EUROPEAN MARKET: The European markets too traded under pressure during the passing week despite International Monetary Fund (IMF) stating that global activity strengthened during the second half of 2013 and is expected to improve further in 2014-15. IMF predicted the worldwide recovery will strengthen this year as output in richer nations picks up. But it warned that recovery is not evenly robust with rising risks in emerging economies. The Fund sharply raised its forecasts for British growth, to 2.9% this year, easing to 2.5% next year. It added that growth in the euro zone is expected for the first time in three years despite the region's high unemployment, with even Spain's economy due to expand by 0.9% this year. Among other major euro zone economies the IMF sees French growth reaching 1.0% with Germanys economy expected to gain 1.7%. The IMF repeated its warnings about very low level of inflation in the euro zone and called again for stimulus from the European Central Bank. IMF Managing Director Christine Lagarde informed that the global economy has picked up but bold action is needed to surmount serious dangers and deliver the benefits more evenly. Lagarde reiterated the IMF's advice to the European Central Bank urging it to quickly embark on operations to fend off deflation which could reverse Europe's recovery. European Central Bank's council member Josef Bonnici stated that the ECB could be forced to act should the euro strengthen further, and could use a variety of instruments to do so, including an asset-purchase program known as quantitative easing. The Sentix index of investor confidence within the Euro Zone rose less-than-expected last month. It rose to a seasonally adjusted 14.1, from 13.9 in the preceding month. The Bank of England kept the benchmark interest rate on hold and announced no change to its asset purchase facility program. BoE maintained the benchmark interest rate at 0.50%. It also maintained the stock of asset purchases financed by the issuance of central bank reserves at '375 billion.

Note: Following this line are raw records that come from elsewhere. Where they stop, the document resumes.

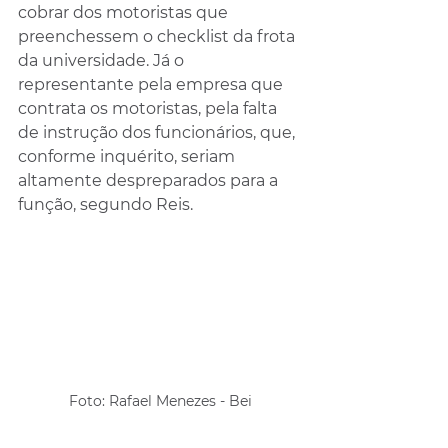
cobrar dos motoristas que 
preenchessem o checklist da frota 
da universidade. Já o 
representante pela empresa que 
contrata os motoristas, pela falta 
de instrução dos funcionários, que, 
conforme inquérito, seriam 
altamente despreparados para a 
função, segundo Reis.
Foto: Rafael Menezes - Bei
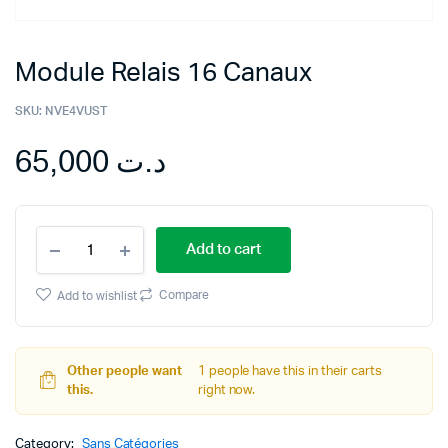
Module Relais 16 Canaux
SKU:
NVE4VUST
65,000
د.ت
Module
Add to cart
Relais
16
Canaux
Compare
Add to wishlist
quantity
Other people want
1 people have this in their carts
this.
right now.
Category:
Sans Catégories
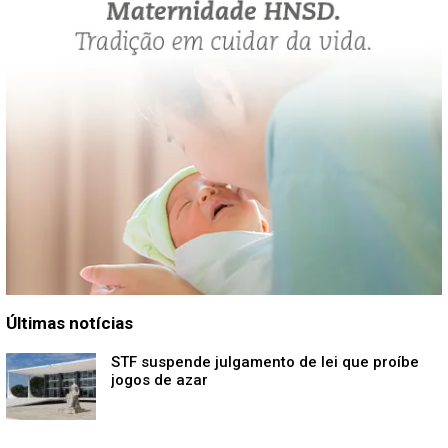
Últimas notícias
STF suspende julgamento de lei que proíbe
jogos de azar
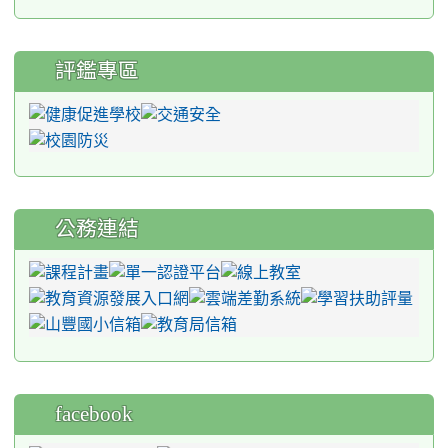
評鑑專區
公務連結
facebook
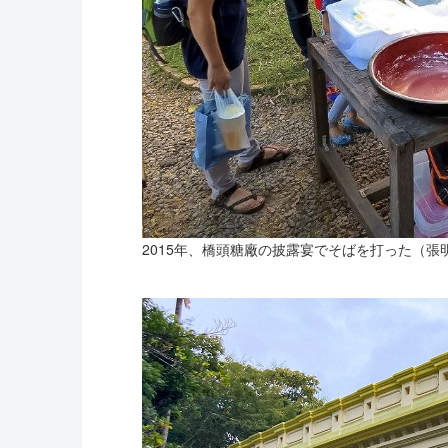
2015年、橋頭糖廠の披露宴でそばを打った（張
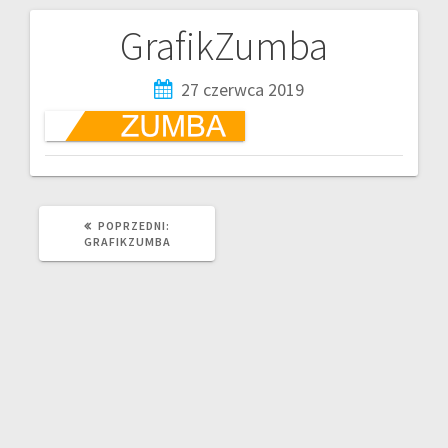
GrafikZumba
27 czerwca 2019
POPRZEDNI:
GRAFIKZUMBA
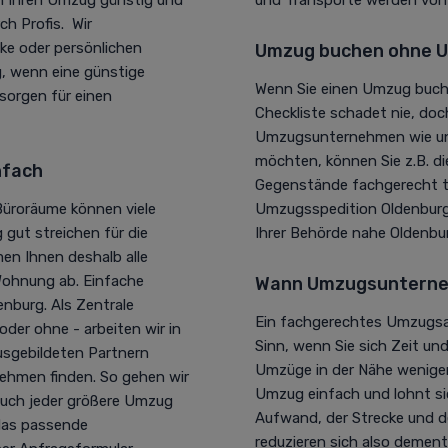
h Profis. Wir
cke oder persönlichen
Umzug buchen ohne U
g, wenn eine günstige
Wenn Sie einen Umzug buche
 sorgen für einen
Checkliste schadet nie, doc
Umzugsunternehmen wie unse
möchten, können Sie z.B. d
nfach
Gegenstände fachgerecht t
üroräume können viele
Umzugsspedition Oldenburg 
gut streichen für die
Ihrer Behörde nahe Oldenbur
n Ihnen deshalb alle
Wohnung ab. Einfache
Wann Umzugsunterne
nburg. Als Zentrale
Ein fachgerechtes Umzugsa
der ohne - arbeiten wir in
Sinn, wenn Sie sich Zeit u
usgebildeten Partnern
Umzüge in der Nähe weniger
ehmen finden. So gehen wir
Umzug einfach und lohnt s
 auch jeder größere Umzug
Aufwand, der Strecke und 
 das passende
reduzieren sich also demen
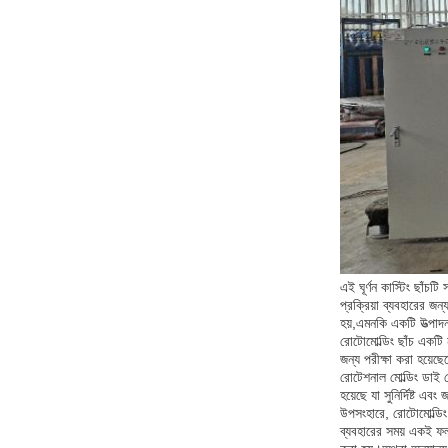
এই ঘূর্ণন কাস্টিং ছাঁচট
প্রক্রিয়া ব্যবহারের জ
হয়,এমনকি একটি উত্পাদন
রোটোমোল্ডিং ছাঁচ একটি ন
জন্য পরীক্ষা করা হয়ে
রোটেশনাল মোল্ডিং ডাই র
হয়েছে যা সুনির্দিষ্ট
উপসংহারে, রোটোমোল্ডিং ছ
ব্যবহারের সময় একই ফল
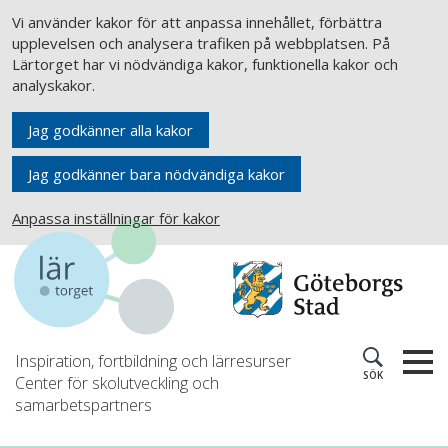
Vi använder kakor för att anpassa innehållet, förbättra
upplevelsen och analysera trafiken på webbplatsen. På
Lärtorget har vi nödvändiga kakor, funktionella kakor och
analyskakor.
Jag godkänner alla kakor
Jag godkänner bara nödvändiga kakor
Anpassa inställningar för kakor
Inspiration, fortbildning och lärresurser
SÖK
Center för skolutveckling och
samarbetspartners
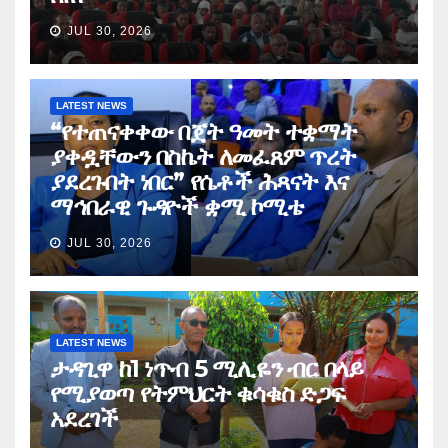
JUL 30, 2026
LATEST NEWS
“የተጠናቀቀው በጀት ዓመት ተቋማት
ያቀዷቸውን በስኬት ለመፈጸም ጥረት
ያደረጉበት ነበር” የሴቶች ሕጻናት እና
ማኅበራዊ ጉዳዮች ቋሚ ኮሚቴ
JUL 30, 2026
LATEST NEWS
ታዳጊዋ ከ1 ነጥብ 5 ሚሊዬን ብር በላይ
የሚያወጣ የትምህርት ቁሳቁስ ድጋፍ
አደረገች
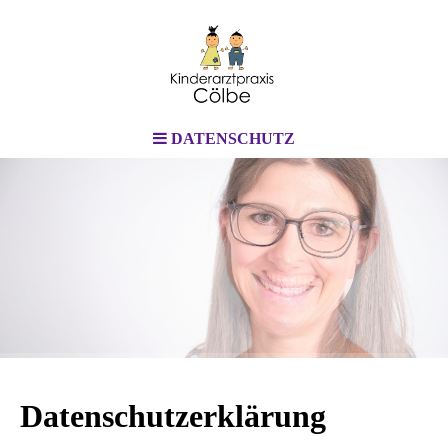
DATENSCHUTZ
Datenschutzerklärung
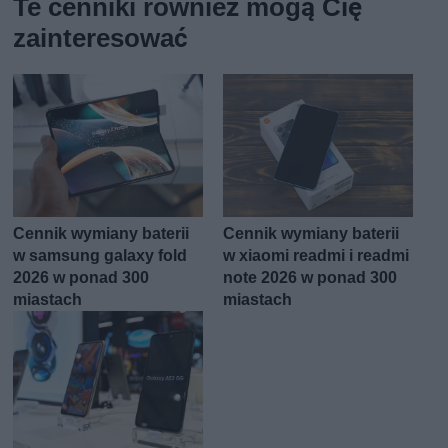
Te cenniki również mogą Cię
zainteresować
Cennik wymiany baterii
Cennik wymiany baterii
w samsung galaxy fold
w xiaomi readmi i readmi
2026 w ponad 300
note 2026 w ponad 300
miastach
miastach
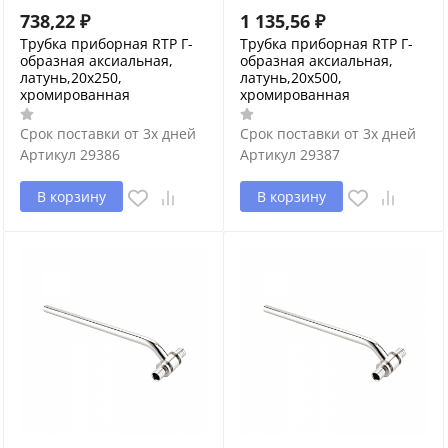
738,22
₽
1 135,56
₽
Трубка приборная RTP Г-
Трубка приборная RTP Г-
образная аксиальная,
образная аксиальная,
латунь,20х250,
латунь,20х500,
хромированная
хромированная
Срок поставки от 3х дней
Срок поставки от 3х дней
Артикул
29386
Артикул
29387
В корзину
В корзину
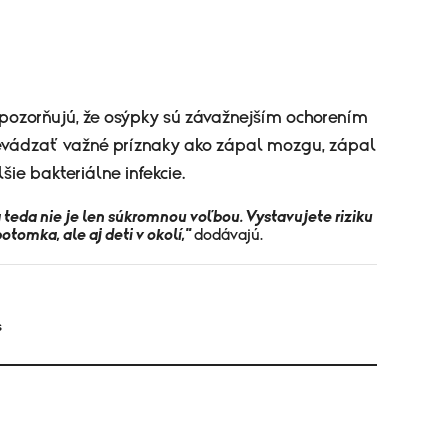
upozorňujú, že
osýpky sú závažnejším ochorením
revádzať važné príznaky ako zápal mozgu, zápal
ie bakteriálne infekcie.
teda nie je len súkromnou voľbou. Vystavujete riziku
tomka, ale aj deti v okolí,"
dodávajú.
S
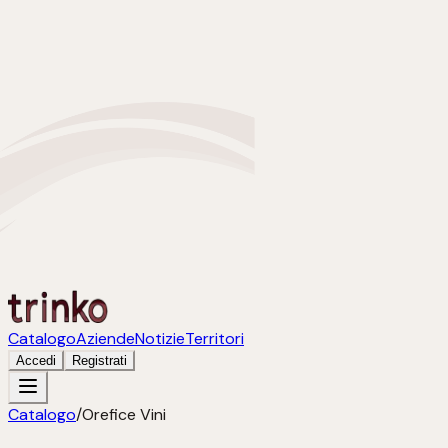
Catalogo
Aziende
Notizie
Territori
Accedi
Registrati
Catalogo
/
Orefice Vini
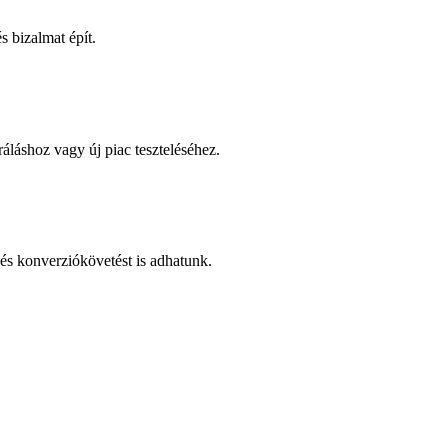
 bizalmat épít.
áláshoz vagy új piac teszteléséhez.
és konverziókövetést is adhatunk.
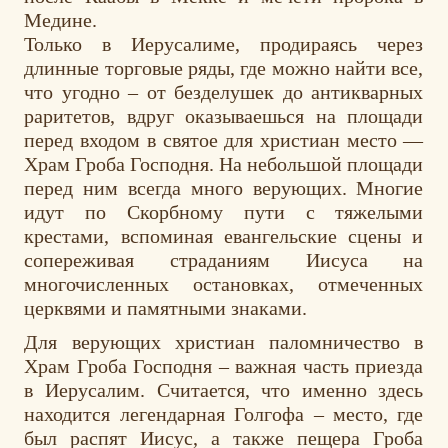
Медине.
Только в Иерусалиме, продираясь через
длинные торговые ряды, где можно найти все,
что угодно – от безделушек до антикварных
раритетов, вдруг оказываешься на площади
перед входом в святое для христиан место —
Храм Гроба Господня. На небольшой площади
перед ним всегда много верующих. Многие
идут по Скорбному пути с тяжелыми
крестами, вспоминая евангельские сцены и
сопереживая страданиям Иисуса на
многочисленных остановках, отмеченных
церквями и памятными знаками.
Для верующих христиан паломничество в
Храм Гроба Господня – важная часть приезда
в Иерусалим. Считается, что именно здесь
находится легендарная Голгофа – место, где
был распят Иисус, а также пещера Гроба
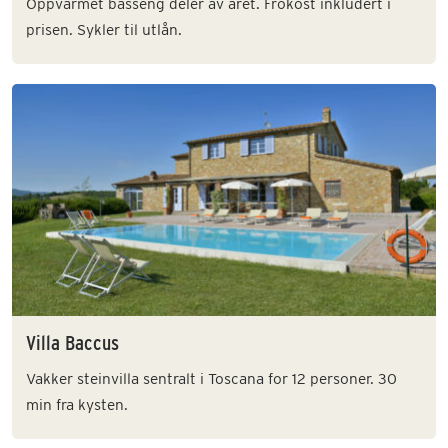
Oppvarmet basseng deler av året. Frokost inkludert i
prisen. Sykler til utlån.
Villa Baccus
Vakker steinvilla sentralt i Toscana for 12 personer. 30
min fra kysten.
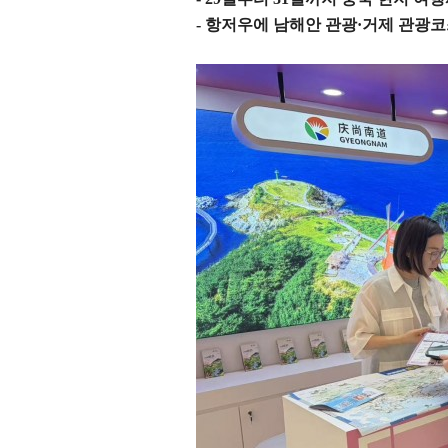
-
항저우에 남해안 관광
·
거제 관광코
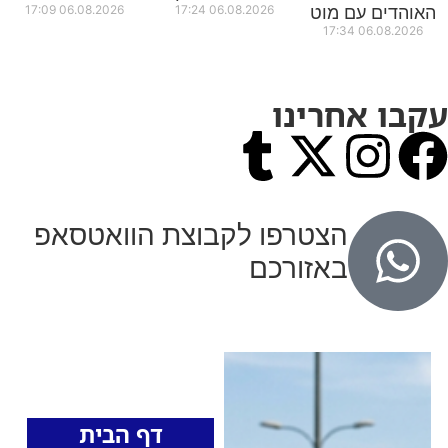
17:09
06.08.2026
17:24
06.08.2026
האוהדים עם מוט
17:34
06.08.2026
עקבו אחרינו
הצטרפו לקבוצת הוואטסאפ
באזורכם
כותרות החדשות
מהרדיו
דף הבית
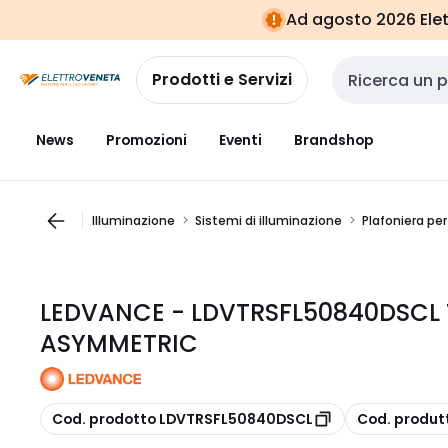
Vai alla
Vai
Ad agosto 2026 Elett
navigazione
alla
pagina
Prodotti e Servizi
Cerca input
News
Promozioni
Eventi
Brandshop
Illuminazione
Sistemi di illuminazione
Plafoniera per
LEDVANCE - LDVTRSFL50840DSCL 
ASYMMETRIC
copia
copia
Cod. prodotto LDVTRSFL50840DSCL
Cod. produt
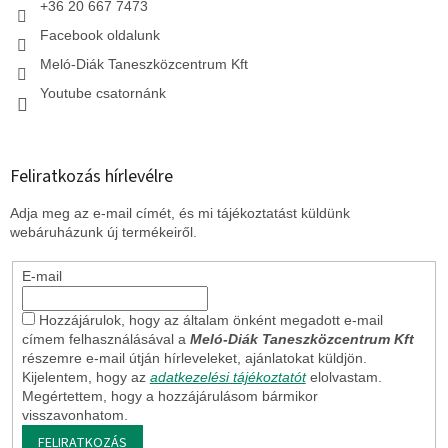
+36 20 667 7473
Facebook oldalunk
Meló-Diák Taneszközcentrum Kft
Youtube csatornánk
Feliratkozás hírlevélre
Adja meg az e-mail címét, és mi tájékoztatást küldünk
webáruházunk új termékeiről.
E-mail
Hozzájárulok, hogy az általam önként megadott e-mail
címem felhasználásával a
Meló-Diák Taneszközcentrum Kft
részemre e-mail útján hírleveleket, ajánlatokat küldjön.
Kijelentem, hogy az
adatkezelési tájékoztatót
elolvastam.
Megértettem, hogy a hozzájárulásom bármikor
visszavonhatom.
FELIRATKOZÁS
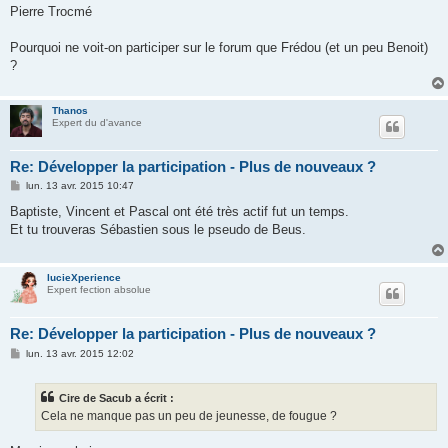
Pierre Trocmé
Pourquoi ne voit-on participer sur le forum que Frédou (et un peu Benoit)
?
Thanos
Expert du d'avance
Re: Développer la participation - Plus de nouveaux ?
M
lun. 13 avr. 2015 10:47
e
s
Baptiste, Vincent et Pascal ont été très actif fut un temps.
s
Et tu trouveras Sébastien sous le pseudo de Beus.
a
g
e
lucieXperience
Expert fection absolue
Re: Développer la participation - Plus de nouveaux ?
M
lun. 13 avr. 2015 12:02
e
s
s
Cire de Sacub a écrit :
a
g
Cela ne manque pas un peu de jeunesse, de fougue ?
e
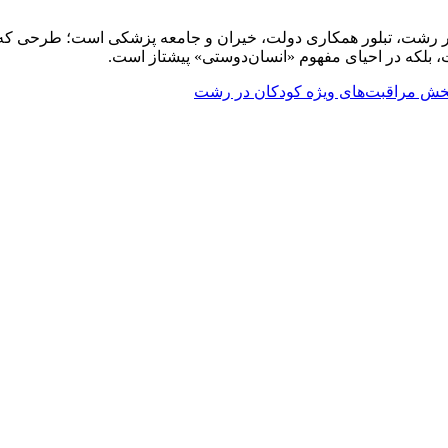
بخش مراقبت‌های ویژه کودکان در بیمارستان ۱۷ شهریور رشت، تبلور همکاری دولت، خیران و جامعه
، بلکه در احیای مفهوم «انسان‌دوستی» پیشتاز است.
بخش مراقبت‌های ویژه کودکان در رشت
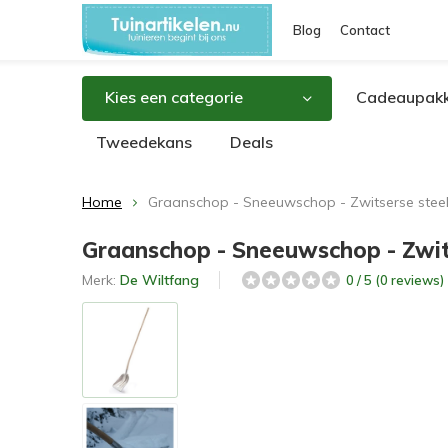
Blog
Contact
Kies een categorie
Cadeaupakk
Tweedekans
Deals
Home
Graanschop - Sneeuwschop - Zwitserse stee
Graanschop - Sneeuwschop - Zwit
Merk:
De Wiltfang
0 / 5 (0 reviews)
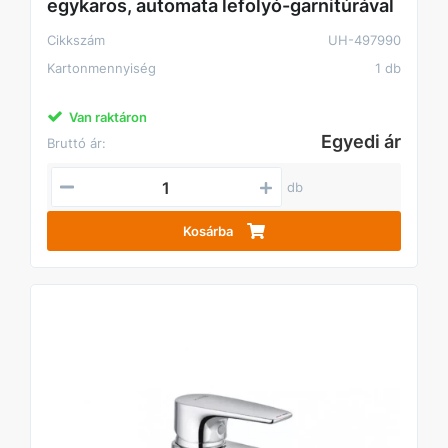
egykaros, automata lefolyó-garnitúrával
Cikkszám
UH-497990
Kartonmennyiség
1 db
Van raktáron
Egyedi ár
Bruttó ár:
db
Kosárba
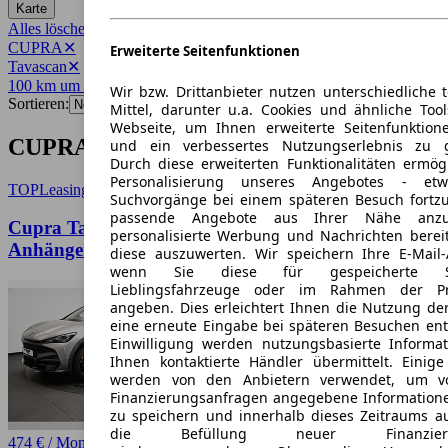
Karte
Alles löschen
✕
CUPRA
✕
Erweiterte Seitenfunktionen
Tavascan
✕
100 km um 30159
✕
Wir bzw. Drittanbieter nutzen unterschiedliche 
Sortieren:
Mittel, darunter u.a. Cookies und ähnliche Too
Webseite, um Ihnen erweiterte Seitenfunktion
CUPRA Tavascan Angebote in Hannover
und ein verbessertes Nutzungserlebnis zu g
Durch diese erweiterten Funktionalitäten ermög
Personalisierung unseres Angebotes - e
TOP
Leasing
Suchvorgänge bei einem späteren Besuch fortzu
passende Angebote aus Ihrer Nähe anzu
Cupra Tavascan VZ Adrenaline Paket und
personalisierte Werbung und Nachrichten berei
Anhängerkupplung
diese auszuwerten. Wir speichern Ihre E-Mail-
wenn Sie diese für gespeicherte Suc
Lieblingsfahrzeuge oder im Rahmen der Pr
angeben. Dies erleichtert Ihnen die Nutzung de
eine erneute Eingabe bei späteren Besuchen entfä
Einwilligung werden nutzungsbasierte Informa
Ihnen kontaktierte Händler übermittelt. Einige
werden von den Anbietern verwendet, um v
Finanzierungsanfragen angegebene Informatione
zu speichern und innerhalb dieses Zeitraums a
die Befüllung neuer Finanzierun
474 € / Monat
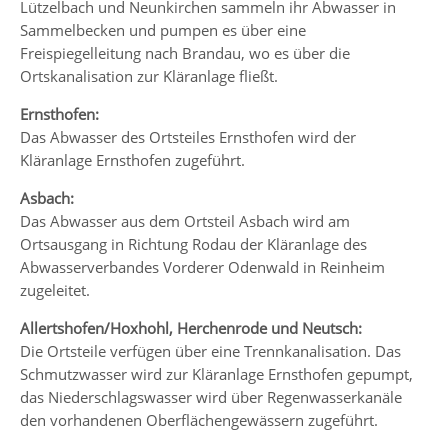
Lützelbach und Neunkirchen sammeln ihr Abwasser in
Sammelbecken und pumpen es über eine
Freispiegelleitung nach Brandau, wo es über die
Ortskanalisation zur Kläranlage fließt.
Ernsthofen:
Das Abwasser des Ortsteiles Ernsthofen wird der
Kläranlage Ernsthofen zugeführt.
Asbach:
Das Abwasser aus dem Ortsteil Asbach wird am
Ortsausgang in Richtung Rodau der Kläranlage des
Abwasserverbandes Vorderer Odenwald in Reinheim
zugeleitet.
Allertshofen/Hoxhohl, Herchenrode und Neutsch:
Die Ortsteile verfügen über eine Trennkanalisation. Das
Schmutzwasser wird zur Kläranlage Ernsthofen gepumpt,
das Niederschlagswasser wird über Regenwasserkanäle
den vorhandenen Oberflächengewässern zugeführt.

ASIAN MARKET: Asian markets exhibited mixed trend during the passing week as investors remained concerned about the strength of the Chinese economy. Though, some support to the regional bourses came after International Monetary Fund predicted that the global recovery would strengthen this year and next as output in richer nations picked up. Meanwhile, South Korean benchmarks edged higher by around half a percent after the country's unemployment rate fell to 3.5% as against 3.9% in the preceding month. Moreover, the street had expected South Korean Unemployment Rate to fall to 3.7% last month. In China, Mainland China share market skyrocketed by around three and a half percent, on the back of across the board bargain buying, on growing speculation that Chinese government would introduce stimulus to ward off a slowdown. However, the gains remained capped up to certain extent as the trade surplus came in much wider than expected at $7.71 billion in March, comparing to expectation of $1.8 billion and prior month's $22.98 billion deficit. Exports dropped by 6.6% y-o-y, while imports dropped even more by 11.3% y-o-y. On the flip side, Japanese Nikkei tumbled over seven percent as the yen rose to a threeweek high during the week against the greenback amid fading hopes for some monetary easing by the central bank that triggered across the board heavy selling. On the economic front, core machine orders in Japan fell a seasonally adjusted 8.8 percent on month in February that was well shy of forecasts for a contraction of 3.0 percent following the 13.4 percent surge in January.